Die Ähnlichkeit mit dem Wort „Kinderlandverschickung“ der Nationalsozialisten – das fällt relativ schnell auf – ist wohl eher kein Zufall. Auch dabei ging es ja nicht rein um frische Luft und die Rettung vor dem Bombenkrieg, sondern es ging den Nationalsozialisten damals vor allem um Drill, um ideologische Erziehung, und das mit Mitteln, die für uns heute nicht mehr nachvollziehbar sind.
Was die sogenannten Verschickungskinder bis in die 1980er-Jahre hinein in diesen Einrichtungen erleben
mussten, bezeichnet man zu Recht als Schwarze Pädagogik. Aber die traumatischen Erfahrungen und das Leid, das die Betroffenen oft erst Jahrzehnte später überhaupt beschreiben können, ist mit diesem Begriff nicht wirklich zu greifen.
Allein, weit weg von zu Hause und Eltern erlebten viele Kinder keine Erholung, sondern sie erlebten eine Hölle: eine Hölle aus Gewalt, Erniedrigung, Isolation, Angst und auch sexuellen Übergriffen. Viele von ihnen hatten Heimweh. Aber das durften sie ihren Eltern nicht mitteilen, weil Briefe zensiert wurden, weil Nachrichten nach Hause vielleicht abgefangen wurden, weil es gar nicht erlaubt war, mit den Eltern zu sprechen. Sie waren einsam, und sie spürten diese Einsamkeit, weil sie keiner gehört hat, weil sie keiner tröstete und weil keiner ihnen half.
Die Betroffenen berichten – das haben auch die Kollegen durch ihre zitierten Berichte schon deutlich gemacht – von erzwungenem Essen, selbst wenn sie sich erbrechen mussten, von Schlägen und von Demütigungen, wenn Kinder begannen, wieder einzunässen.
Bis zu 12 Millionen Kinder wurden verschickt, und viele erlebten Traumatisches, was sie teilweise ihr Leben lang begleitet.

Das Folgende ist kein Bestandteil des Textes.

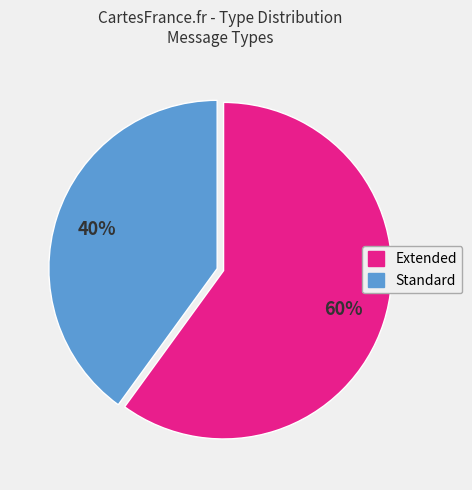

Approximately how many times larger is the value at Standard compared to Extended?

0.7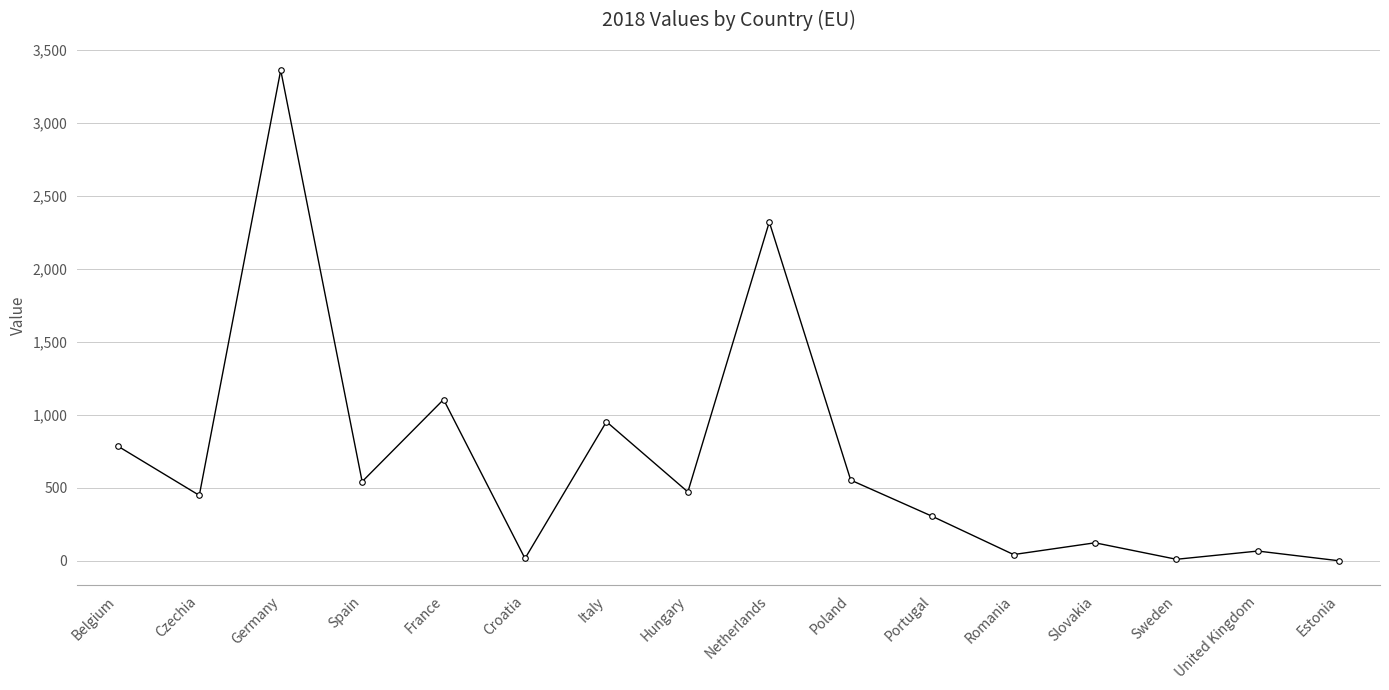

Which label corresponds to the largest value in the chart?

Germany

Das Schlimme ist: Auch später hörte man sie nicht. Erst waren es die eigenen Eltern, die sie vielleicht nicht hörten, die es vielleicht nicht glaubten und es sich vielleicht auch nicht vorstellen konnten. Dann hörte man sie aber auch in der Öffentlichkeit nicht; denn die Misshandlungen in den Kinderkurheimen waren lange ein Tabuthema. Die Betroffenen fanden kein Gehör, keine Unterstützung, und es gab auch keine öffentliche Debatte darüber.
Mir geht es genauso wie dem Kollegen Maelzer. Auch ich wusste lange überhaupt nichts von dieser Thematik. Es macht mich sehr betroffen, dass so viele Kinder über so viele Jahre und Jahrzehnte so Schreckliches erlebt haben, das nie ein Thema gewesen und bis heute nicht richtig aufgearbeitet ist.
Die „Initiative Verschickungskinder“ will dies jetzt ändern. Sie will Betroffenen eine Stimme geben. Sie will ans Licht bringen, woran staatliche Stellen, Sozialversicherungsträger, Gesundheitsämter, Kinderärzte und unterschiedlichste Träger beteiligt waren. Und sie will aufarbeiten – man muss es so deutlich sagen –, warum der Staat und staatliche Kontrollen damals versagt haben.